Address the following before considering a layoff or downsizing:

  1. Restructure the organization. Involve your employees and create flexibility, performance agreements, and a compensation system that is based on the value contributed by each employee. Downsizing without restructuring is a formula for disaster!
  2. Increase company communications including company and individual expectations, benchmarks, guidelines, and feedback mechanisms. Be open with information. Share your financial position with your employees through open book management. Without it there will be rumors and paralyzing fear will spread.
  3. Remember that there is a cycle of change and loss that applies to the workplace as well as the home life. That cycle is denial, anger, bargaining, depression, and eventual acceptance. Offer counseling services for those who stay.
  4. Look at possible alternatives to downsizing which include wage reduction, benefit reduction, and elimination of overtime. Approach your employees and find out if they can think of new ways to generate business. Look for old projects that can be expanded or old clients that can be reactivated.
  5. If you don’t have one, prepare a layoff policy. Include objective factors such as company needs, financials, seniority, quality of past work performance, anticipated needs for skills and experience, and compliance with EEO laws. Create a “ranking” process using these factors, and follow it consistently in a form-based approach. Have your attorney review your Reduction in Force (RIF) procedure before and after it is implemented. Know what the WARN requirements are, notice requirements, contact your unemployment offices which are involved, seek out resources.

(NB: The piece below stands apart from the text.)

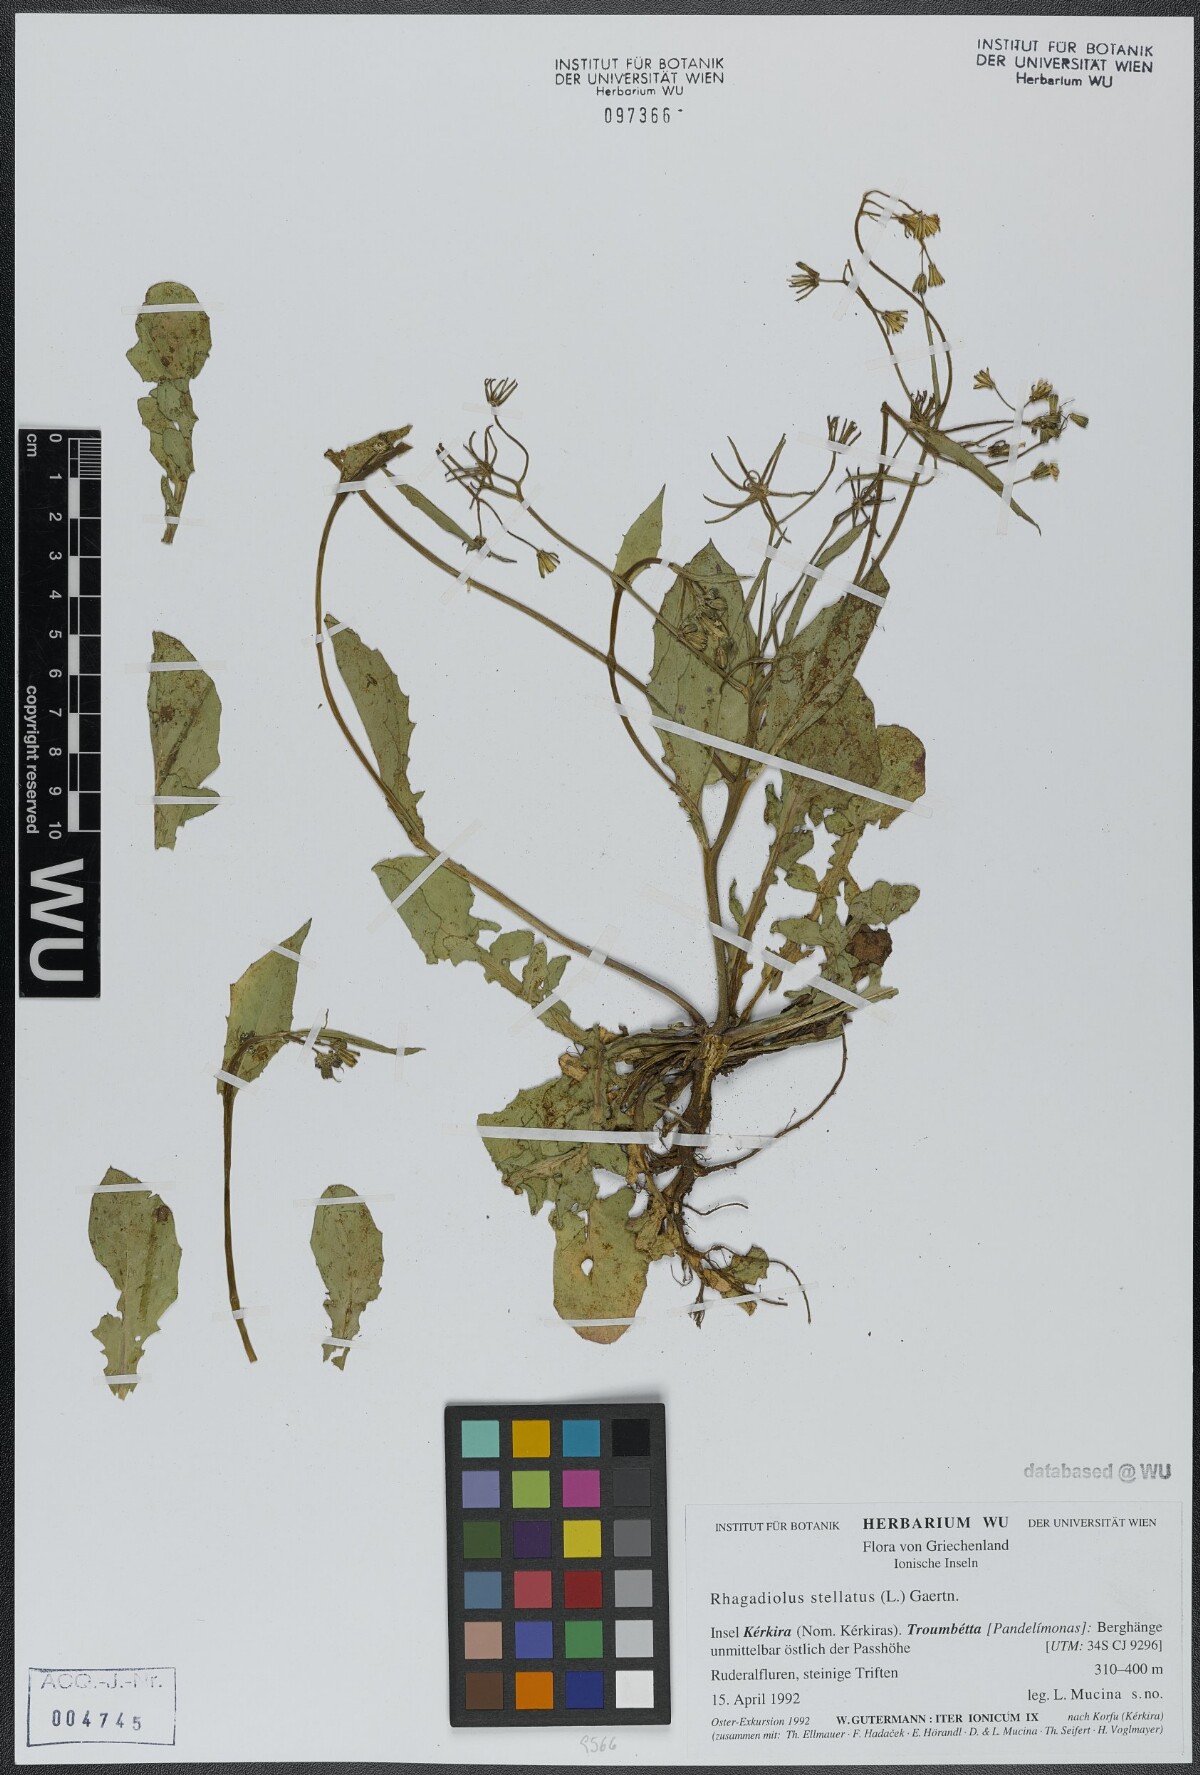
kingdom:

  6. Avoid claims and litigation by departing employees through separation agreements, and a strict adherence to company guidelines. Be particularly sensitive to older workers, long term employees, women, and minorities. In larger companies, consider hiring an industrial relations statistician to review a RIF decision before they are implemented to prevent disparate impact discrimination claims.

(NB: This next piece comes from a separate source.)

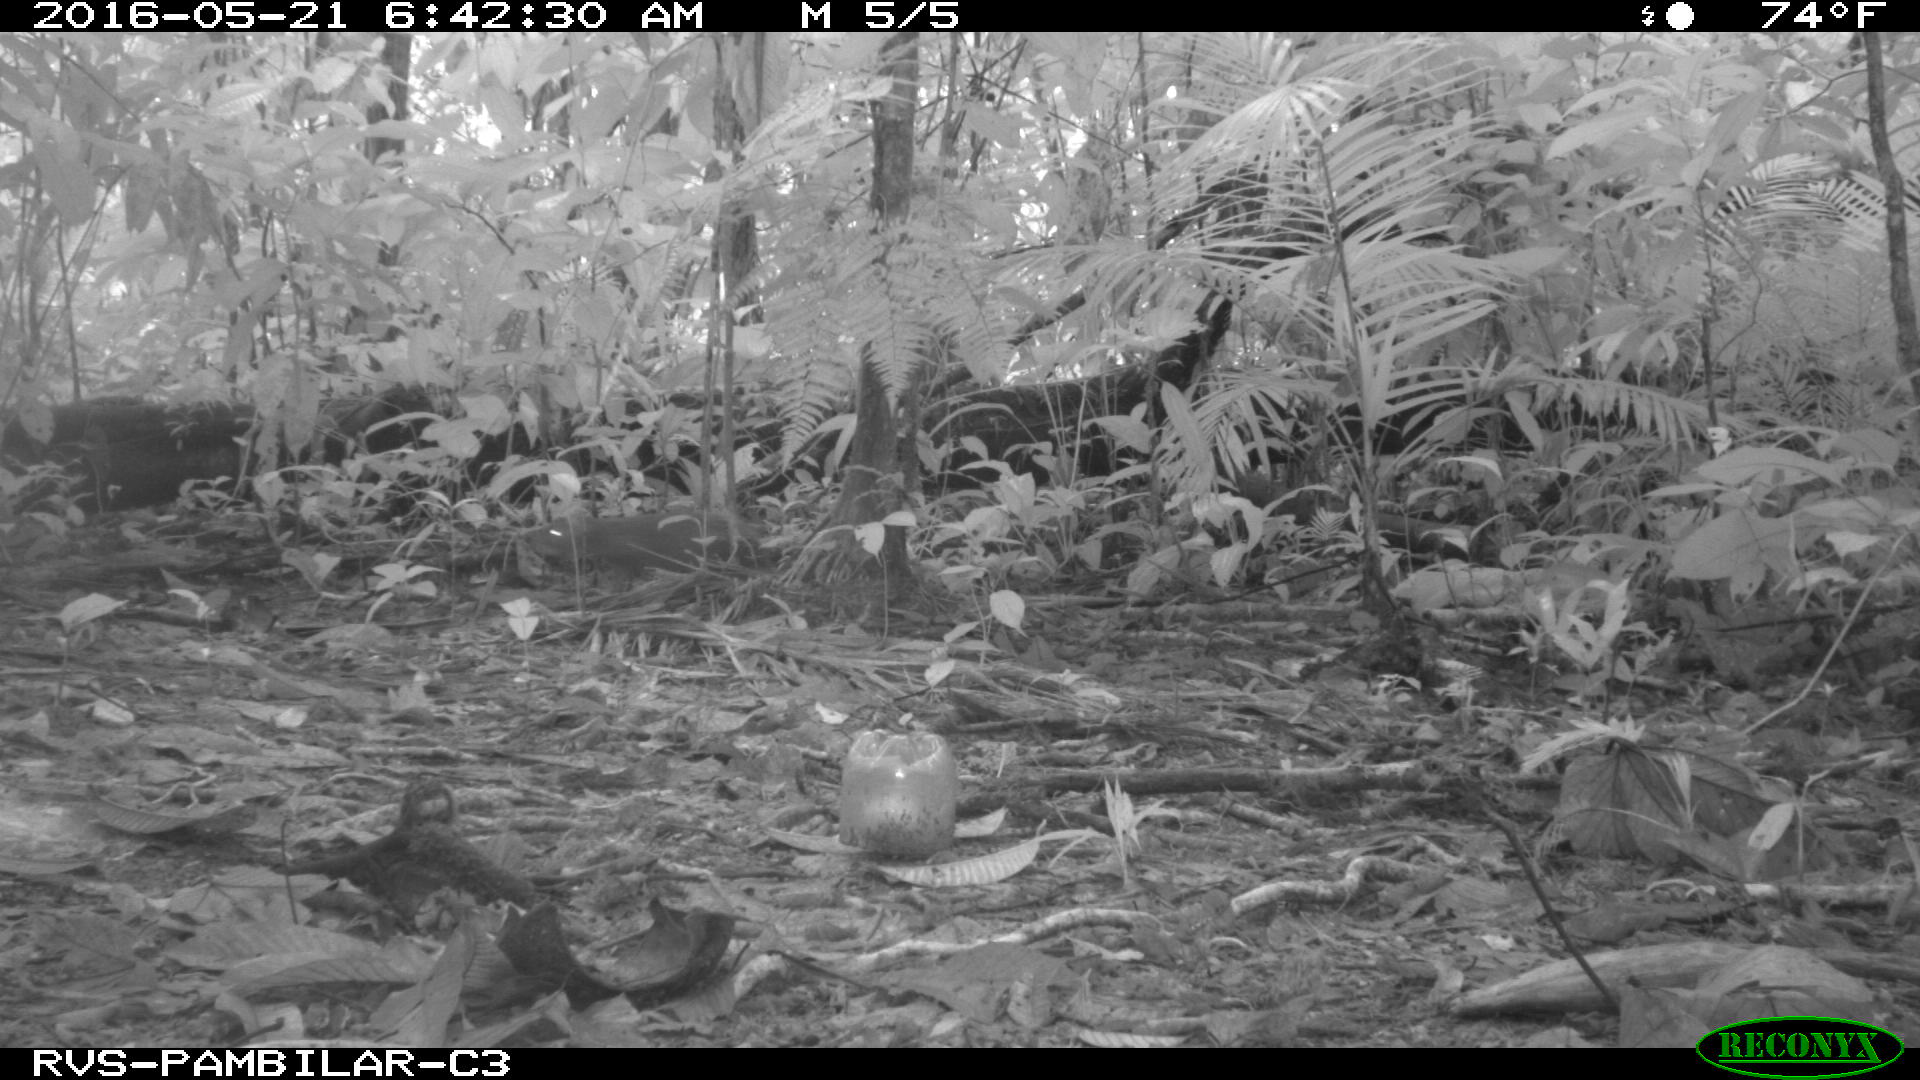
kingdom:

  7. Assist those who will be leaving through severance packages, out-placement opportunities, consulting agreements, counseling services, employee assistance programs, etc. They may return when times are better and will also share their experiences with the public.
  8. Offer voluntary resignation with a severance package. If you want employees to stay beyond a certain date, state that the severance will be paid only if employees stay through that date. Require the signing of a release as consideration for any severance package. However, be careful not to loose your knowledge base through early retirement incentives, ensure that you have transfered necessary skills and knowledge and documented processes before valuable employees leave.
  9. Prepare your conversation to explain to affected employees why their position was eliminated and provide them with an information sheet with question and answer approach explaining the layoff or downsizing process. Provide departing employees with required handouts and pamphlets related to continued medical benefits and unemployment rights. Prescription benefits and 401k loans are often top of mind.
  10. Use a grievance system, ombudsman or hot-line program to handle complaints of unfairness.

    Watchout for specific state laws, employment and bargaining unit contracts!